The Evolution of the Mexican American Hall of Fame

The establishment of the Mexican American Hall of Fame traces its beginnings back to 1989, when it began its life under the auspices of the Mexican American Chamber of Commerce. Its major goals and objectives are to recognize the contributions of individuals of Hispanic descent who have made significant and extraordinary contributions to the advancement of Hispanics in San Joaquin County. In addition, the Mexican American Hall of Fame aims to hold up to our youth positive role models they can emulate in the respect that "si se puede".

The Mexican American Hall of Fame began as a dream and vision of Mr. Veto Ramirez, the founder. It blossomed to fruition when the original committee voted to initiate and induct nine members of the Hispanic community of San Joaquin County into the Hall of Fame.
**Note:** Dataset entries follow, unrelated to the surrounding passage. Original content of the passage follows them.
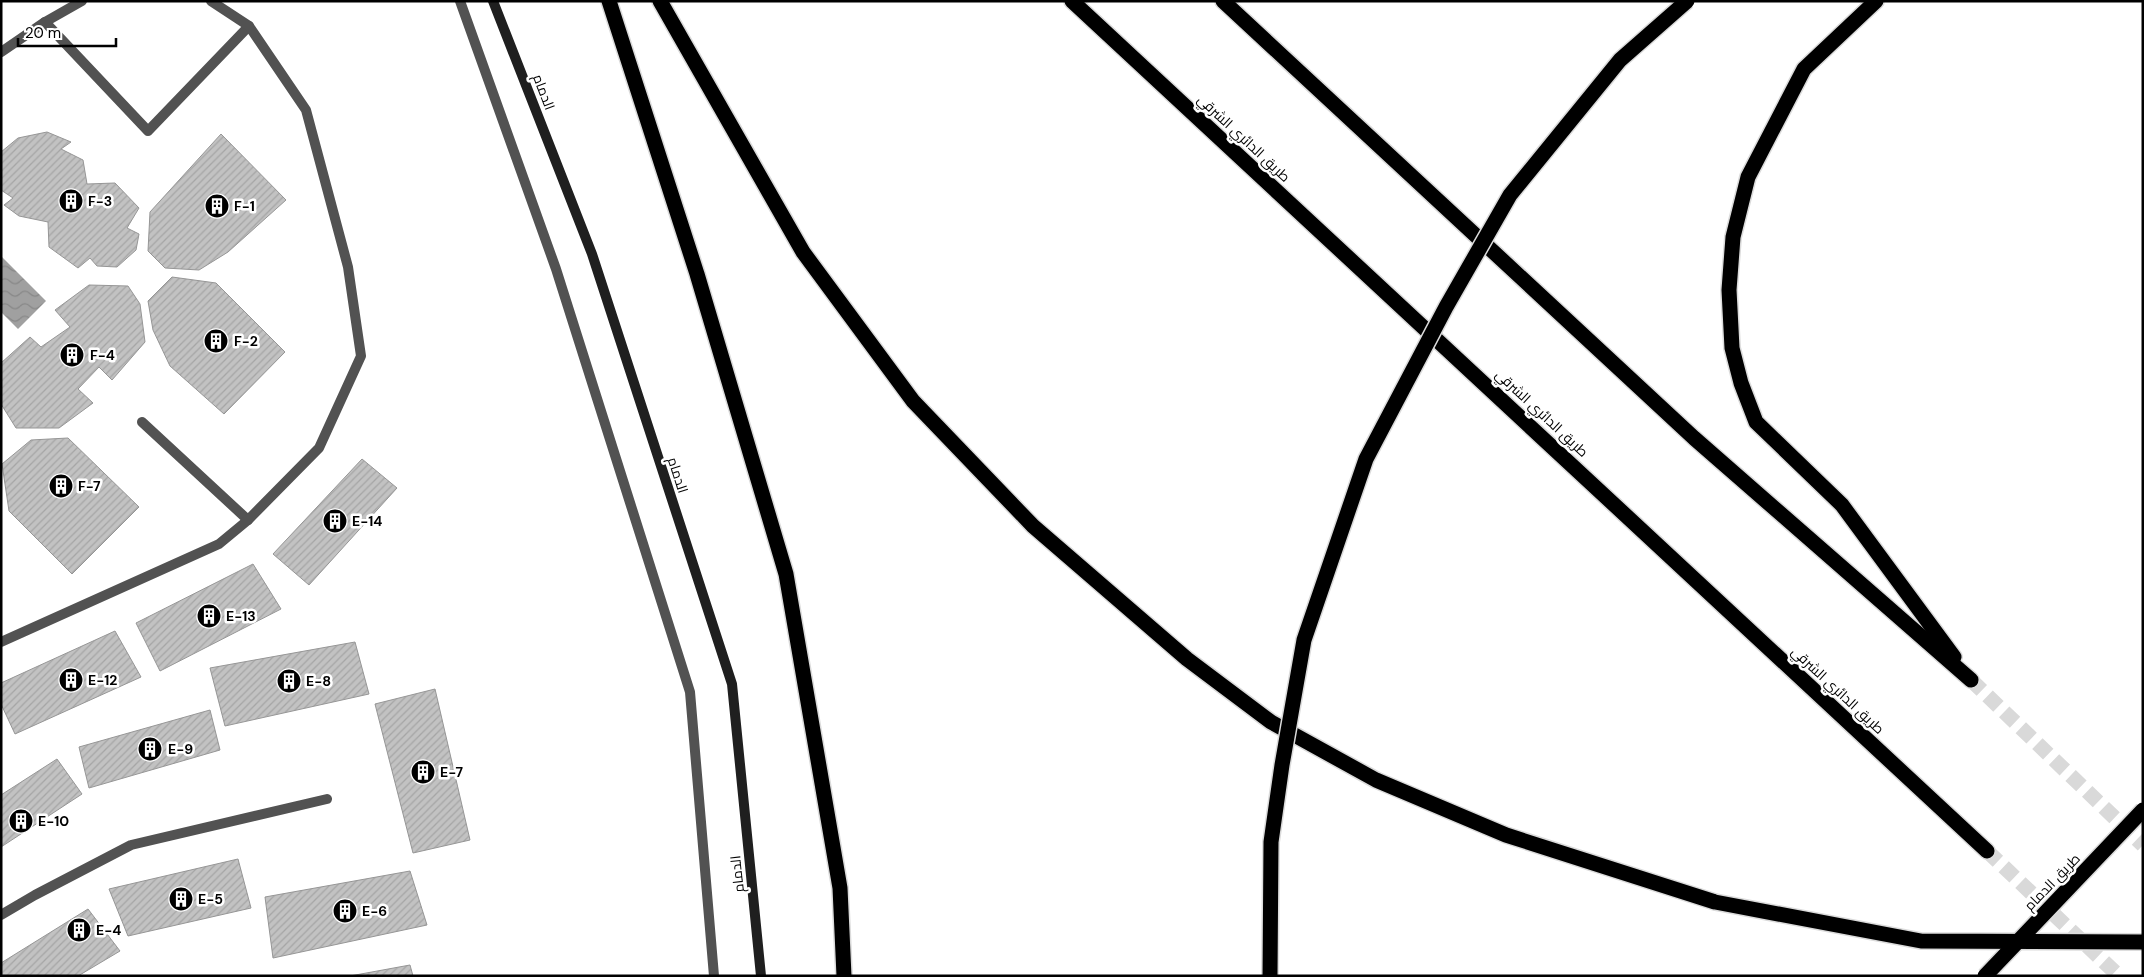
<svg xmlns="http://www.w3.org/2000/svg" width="2144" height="977" font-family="'DM Sans',Cairo,sans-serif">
  <defs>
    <pattern id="water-waves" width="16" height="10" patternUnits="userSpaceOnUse" patternTransform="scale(1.25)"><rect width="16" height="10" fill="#a0a0a0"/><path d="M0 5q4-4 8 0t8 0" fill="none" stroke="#888"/></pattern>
    <pattern id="building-hatch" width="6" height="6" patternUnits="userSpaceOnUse" patternTransform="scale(1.25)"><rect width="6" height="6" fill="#c2c2c2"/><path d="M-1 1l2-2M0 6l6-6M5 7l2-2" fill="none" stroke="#a5a5a5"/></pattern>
  </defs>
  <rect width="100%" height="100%" fill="#fff"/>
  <path fill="url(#water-waves)" d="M1,256l45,45 -28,28 -17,-17z"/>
  <g fill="url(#building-hatch)" stroke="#969696">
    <path d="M47,132l24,10 -10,7 22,11 4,24 28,-1 24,25 -12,20 12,6 -3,16 -19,17 -20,-1 -7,-8 -12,10 -29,-21 -1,-25 -29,-6 -15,-11 9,-7 -12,-8v-38l17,-14z"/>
    <path d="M221,134l65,66 -58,52 -29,18 -34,-2 -17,-17 2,-39z"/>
    <path d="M172,277l44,6 69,69 -61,62 -54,-48 -17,-36 -5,-29z"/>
    <path d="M89,285l39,1 12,18 5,38 -33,38 -13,-13 -21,22 15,14 -34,25h-43l-15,-24v-41l29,-26 11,10 29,-20 -15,-17z"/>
    <path d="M68,438l71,69 -67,67 -63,-63 -7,-47 29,-24z"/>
    <path d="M362,459l35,29 -88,97 -36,-31z"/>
    <path d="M253,564l28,45 -121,62 -24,-48z"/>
    <path d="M115,631l26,46 -126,57 -14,-30v-21z"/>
    <path d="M355,642l14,52 -144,32 -15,-58z"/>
    <path d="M435,689l35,151 -57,13 -38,-149z"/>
    <path d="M210,710l10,40 -131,38 -10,-41z"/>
    <path d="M57,759l25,35 -81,53v-52z"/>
    <path d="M238,859l13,49 -123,28 -19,-47z"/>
    <path d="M410,871l17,54 -154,33 -8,-61z"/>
    <path d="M88,909l32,42 -42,25h-77v-13z"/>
    <path d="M410,965l3,11h-63z"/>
  </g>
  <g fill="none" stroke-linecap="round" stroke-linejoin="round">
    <g stroke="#d9d9d9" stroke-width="15" stroke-dasharray="15 8" stroke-linecap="butt">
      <path d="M1971,680l172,165"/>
      <path d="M1987,851l132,125"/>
    </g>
    <defs>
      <g id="highway">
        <path d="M609,1l88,273 89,300 54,314 4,88"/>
        <path d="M660,1l143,251 110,149 120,125 154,133 84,63 105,58 130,55 209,67"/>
        <path d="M1072,1l915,850"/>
        <path d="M1223,1l471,437 277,242"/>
        <path d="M1876,1l-72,68 -56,108 -15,60 -4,53 3,58 9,35 15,39 86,83 112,152"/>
      </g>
    </defs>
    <use href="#highway" stroke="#dbdbdb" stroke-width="18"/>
    <path stroke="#525252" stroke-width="10" d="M460,1l96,268 134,423 24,284"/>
    <g stroke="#525252" stroke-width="10">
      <path d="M45,22l103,109 101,-105"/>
      <path d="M1,52l44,-30 37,-21"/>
      <path d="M142,422l106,98"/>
      <path d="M1,642l218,-98 29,-24 71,-72 42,-92 -13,-89 -42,-157 -57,-84 -38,-25"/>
      <path d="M1,915l34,-20 96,-50 196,-46"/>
    </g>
    <path stroke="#1f1f1f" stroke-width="10" d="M493,1l99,253 140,430 29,292"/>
    <use href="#highway" stroke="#000" stroke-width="15"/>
    <defs>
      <g id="highway-bridge">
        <path d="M1715,902l206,39 222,1"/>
        <path d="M1270,976l1,-134 11,-77 22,-125 62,-181 80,-152 64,-112 110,-135 67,-59"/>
        <path d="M1985,976l158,-166"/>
      </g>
    </defs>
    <use href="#highway-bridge" stroke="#dbdbdb" stroke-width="18" stroke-linecap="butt"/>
    <use href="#highway-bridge" stroke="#000" stroke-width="15"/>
  </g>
  <defs>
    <symbol id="building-disc" viewBox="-11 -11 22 22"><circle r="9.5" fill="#000" stroke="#fff"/><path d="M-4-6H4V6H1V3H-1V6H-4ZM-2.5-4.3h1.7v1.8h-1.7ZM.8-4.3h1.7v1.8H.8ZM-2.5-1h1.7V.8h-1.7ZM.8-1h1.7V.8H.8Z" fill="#fff"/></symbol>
  </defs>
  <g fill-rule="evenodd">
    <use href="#building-disc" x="57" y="187" width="28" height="28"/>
    <use href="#building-disc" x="203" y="192" width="28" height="28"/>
    <use href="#building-disc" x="202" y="327" width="28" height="28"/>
    <use href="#building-disc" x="58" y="341" width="28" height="28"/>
    <use href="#building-disc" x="47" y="472" width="28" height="28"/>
    <use href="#building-disc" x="321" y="507" width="28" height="28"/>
    <use href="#building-disc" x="195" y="602" width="28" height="28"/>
    <use href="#building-disc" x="57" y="666" width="28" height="28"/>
    <use href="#building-disc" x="275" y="667" width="28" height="28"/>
    <use href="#building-disc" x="136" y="735" width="28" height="28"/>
    <use href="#building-disc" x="409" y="758" width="28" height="28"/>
    <use href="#building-disc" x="7" y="807" width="28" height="28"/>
    <use href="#building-disc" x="167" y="885" width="28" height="28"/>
    <use href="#building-disc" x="331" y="897" width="28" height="28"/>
    <use href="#building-disc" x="65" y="916" width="28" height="28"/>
  </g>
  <g text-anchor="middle" stroke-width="5" stroke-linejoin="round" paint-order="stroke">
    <g font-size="14" fill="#000" stroke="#fff">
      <text transform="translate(544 92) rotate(69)" y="5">الدمام</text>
      <text transform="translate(1244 138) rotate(43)" y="5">طريق الدائري الشرقي</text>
      <text transform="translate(1542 413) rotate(43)" y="5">طريق الدائري الشرقي</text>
      <text transform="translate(678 475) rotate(72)" y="5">الدمام</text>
      <text transform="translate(1838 690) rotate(43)" y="5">طريق الدائري الشرقي</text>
      <text transform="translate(737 874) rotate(-96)" y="5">الدمام</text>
      <text transform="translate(2052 882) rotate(-46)" y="5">طريق الدمام</text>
    </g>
    <g font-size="14" font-weight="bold" fill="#000" stroke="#fff" text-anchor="start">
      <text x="88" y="206">F-3</text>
      <text x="234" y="211">F-1</text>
      <text x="234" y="346">F-2</text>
      <text x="90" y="360">F-4</text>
      <text x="78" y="491">F-7</text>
      <text x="352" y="526">E-14</text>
      <text x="226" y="621">E-13</text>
      <text x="88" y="685">E-12</text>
      <text x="306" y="686">E-8</text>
      <text x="168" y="754">E-9</text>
      <text x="440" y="777">E-7</text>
      <text x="38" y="826">E-10</text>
      <text x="198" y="904">E-5</text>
      <text x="362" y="916">E-6</text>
      <text x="96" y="935">E-4</text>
    </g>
  </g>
  <rect width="2144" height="977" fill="none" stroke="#000000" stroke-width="5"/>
  <path d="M18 38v8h98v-8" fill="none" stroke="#000000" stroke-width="2.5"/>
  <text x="25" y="38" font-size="15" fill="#000000" stroke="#ffffff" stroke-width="4" paint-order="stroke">20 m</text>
</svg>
The selection criterion was based on their outstanding contributions in the fields of Education, Humanities, the Arts, Sports and other fields of endeavor. The induction of the original members in 1990 not only filled a major void, but it also demonstrated to the Hispanic community of San Joaquin County that were members of its community who could, and did, serve as significant role models for positive change. Their induction, and those that followed, has helped to foster a growing perception that Hispanics are a significant part of the social, cultural, economic and political context of San Joaquin County. The induction of these individuals, and others to come, demonstrates that the Hispanic community has a wealth of deserving candidates who reflect the importance of being active in order to bring about change for our ever-increasing Hispanic community here in San Joaquin County and throughout the State of California as well.

The Mexican American Hall of Fame committee realizes and accepts the challenges which we face today and tomorrow. Forecasts for population growth in the State of California indicate that the Hispanic population will surpass 50% of the total population in the early portion of the 21st century. We understand and accept the challenge of taking immigrants with varying degrees of education and forging our people into an important force for positive change here and throughout California.

As role models, activists and leaders of the Hispanic community, we must continue to provide leadership and direction to the massive number of Hispanics. Such leadership will rightfully accord our people its proper place and provide a positive vision for generations to come.